Elle s’appelait la Marguerite Frioule. Elle habitait à Corny, dans une masure vétuste, un peu à l’écart du village. Elle y vivait dans la pauvreté, et nul ne savait exactement d’où elle tirait sa subsistance, car elle ne possédait guère qu’un tout petit jardin autour de sa maison et une chèvre si maigre qu’on lui voyait toutes les jointures.
Souventes fois, le samedi soir, on voyait une fumée abondante, et toute noire, s’échapper de sa cheminée. D’autres samedis soirs, aucune fumée ne surmontait le toit, ce qui prouvait certainement que la Marguerite Frioule était absente. Où pouvait-elle donc se trouver, à pareille heure, sinon au sabbat, en compagnie du diable, sur les hauteurs de Gorze, ou à Grégivaux, ou encore à Vallières, où l’on savait que se tenaient les réunions de la gent sorcière ?

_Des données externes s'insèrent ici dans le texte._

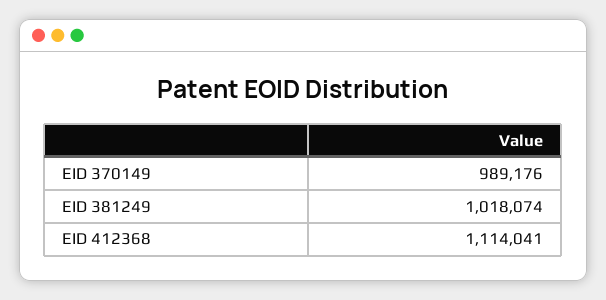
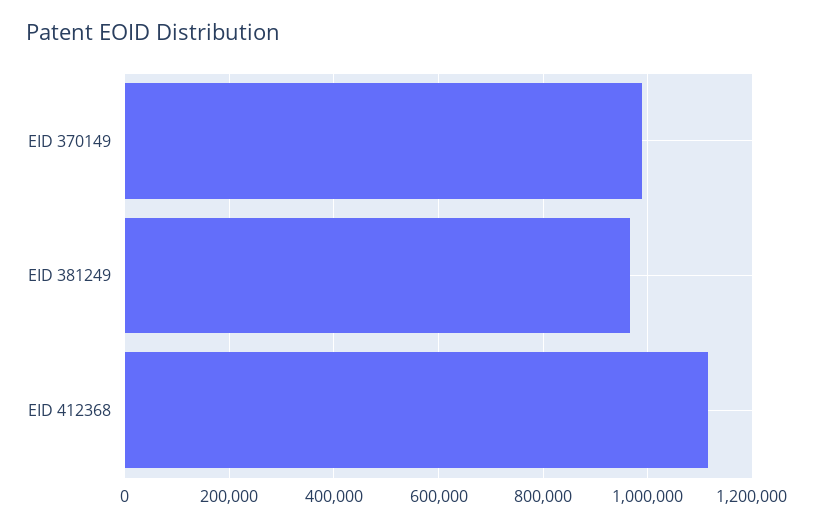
EID 381249: 1018074 -> 960000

Au reste, son chat noir avait des yeux si étranges, il vous regardait d’une façon si bizarre qu’à n’en pas douter, il était l’inséparable compagnon d’une sorcière. Quant à sa chèvre, ses cornes avaient précisément la même forme que celles du diable qui, affirmait-on, avait bâti le fameux pont de Jouy et celui d’Ars, de l’autre côté de la Moselle. Aussi les gens du voisinage se signaient-ils craintivement, quand ils étaient obligés de passer devant sa porte.
Pourtant, personne à Corny n’avait rien de précis à reprocher à la Marguerite Frioule. Depuis plusieurs années, aucune vache n’avait été ensorcelée ; pas un cheval n’était mort de langueur. Quant aux accidents survenus à des paysans ou à leurs animaux, ils pouvaient tous s’expliquer d’une façon naturelle. Sans doute, la Marguerite Frioule, pour détourner l’attention des gens du village, exerçait-elle ses maléfices ailleurs.

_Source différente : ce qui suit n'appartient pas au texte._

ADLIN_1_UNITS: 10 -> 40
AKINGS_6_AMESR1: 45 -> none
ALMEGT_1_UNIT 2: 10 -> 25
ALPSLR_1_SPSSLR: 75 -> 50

C’est pourquoi plusieurs bonnes âmes estimèrent qu’une telle situation ne pouvait se prolonger, et la dénoncèrent à l’autorité judiciaire.
Le procès ne traîna pas. Les juges la convainquirent facilement de sorcellerie et la Marguerite fut condamnée à être brûlée vive.

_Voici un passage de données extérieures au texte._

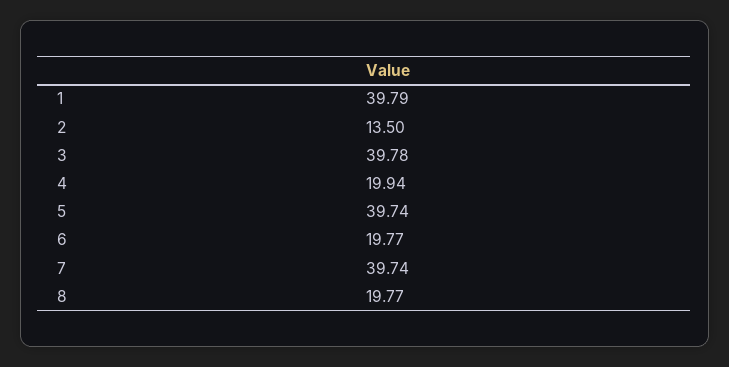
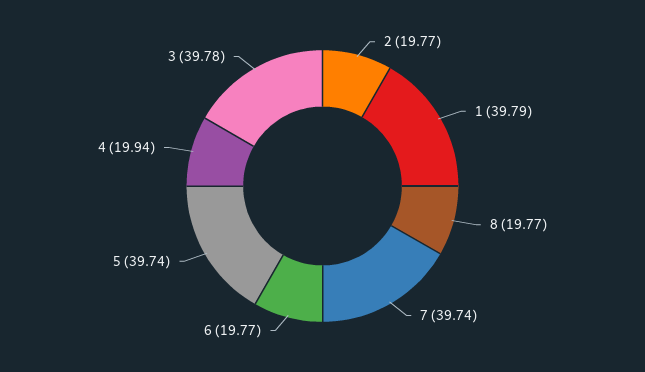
2: 13.5 -> 19.77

Rapidement, on éleva le bûcher sur la grand’place du village, où toute la population se rassembla pour assister à ce spectacle ; car c’était la première sorcière que l’on brûlait à Corny, alors que la plupart des villages voisins avaient déjà vu griller la leur.
Mais avant de gravir le bûcher, la Marguerite Frioule se tourna vers les assistants et, d’une voix suppliante, demanda une dernière grâce avant de mourir :
— La dernière pelote de laine que j’ai filée, réclama-t-elle. Elle se trouve à côté de mon rouet. Je voudrais la tenir encore une fois dans ma main…
Sa voix était si plaintive qu’on n’osa pas lui refuser cette faveur, d’autant que la prière paraissait vraiment anodine.
— C’est bon ! On va te la chercher, répondirent plusieurs voix.
On lui apporta donc sa pelote de laine. La Marguerite Frioule s’en saisit aussitôt, avec une joie non dissimulée.
Mais à peine l’eut-elle dans la main, que le fil se déroula avec une rapidité vertigineuse pour aussitôt s’enrouler autour de la sorcière qui, en un clin d’œil, fut ficelée du haut en bas comme une saucisse, et pft !… La Marguerite Frioule s’envola dans les airs, et disparut derrière la colline.
Tous les assistants poussèrent un ah ! de surprise et, furieux autant que déçus, s’en retournèrent à leur logis.